YOU might once have driven past and caught a glimpse of a talented kid striking balls at St Paul Apostle Tennis Club.
That same kid played in front of thousands of spectators at this year’s Australian Open, and is considered a frontline act of Generation Next.
Former Endeavour Hills resident Omar Jasika, Nick Kyrgios’ brother from another mother, is on the fast track to greatness – having claimed his maiden grand slam main draw victory last Monday.
The 18-year-old wildcard’s 6-4, 3-6, 6-0, 6-4 defeat of world No.76 Illya Marchenko earned him a shot at 2008 Australian Open runner-up Jo-Wilfried Tsonga.
Jasika’s singles fortnight ended there – under lights on Margaret Court Arena, no less – but he was back on Thursday to partner Kyrgios in the doubles.
“Nick is like my big brother. I’ve known him for a while now and we’re pretty tight,” Jasika told the News.
“He’s stayed at my house, I’ve stayed at his house before, and we train together and tell each other our deepest secrets. It’s good to have a friendship like that.
“We grew up together and have our own inside jokes … Nick’s something special now; he’s playing some good tennis and he’ll always back me up when he can.”
Jasika has fond memories of his days training at St Paul Apostle, the same tennis club that propelled one-time wheelchair tennis No.1 Daniela Di Toro to fame.
“There’s one court on the side and I used to train there. It was fun. I had the court by myself and it felt like you could do your own thing and train,” he said.
“We just liked the area and we were closer to my grandma and I was able to train. I’ve got a bit better since those days.”
Jasika is intent on returning to the Australian Open as a top-100 player, but said improving his physicality and dealing better with the mental toll of long stints on the road were the keys to that.

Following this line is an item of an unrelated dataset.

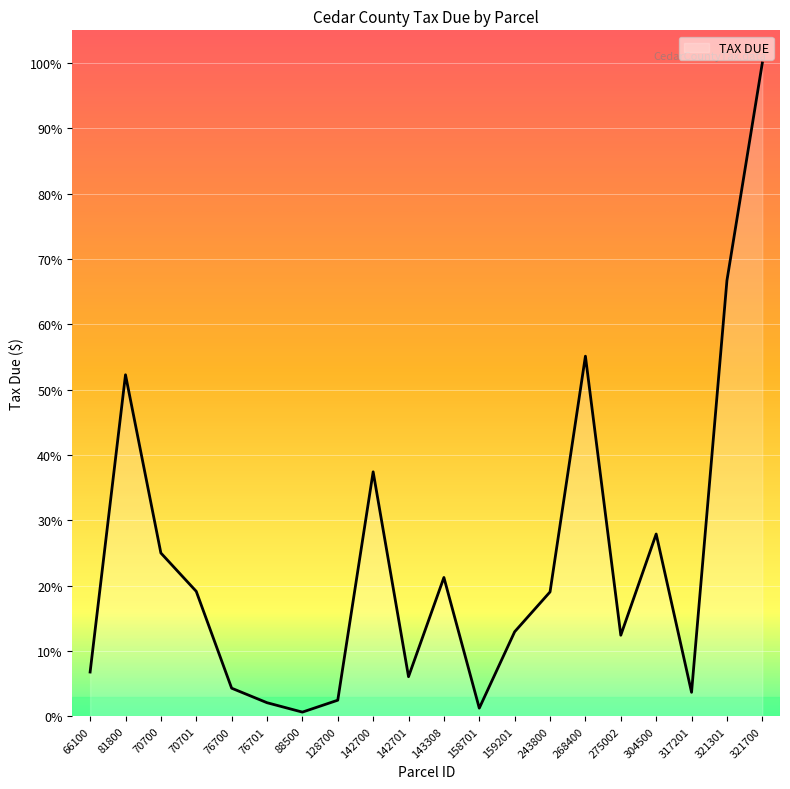

Where does the data first go above 1602?

81800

The 2014 US Open junior singles and doubles champion will move inside the top 300 in the men’s rankings this month.
“It was definitely the best week of my life and I can’t wait to come back next year – it’s my favourite slam,” Jasika said.
“The crowd just made me smile. Every day I couldn’t wait to wake up to play in front of a huge crowd. It was fun, and definitely worth it.”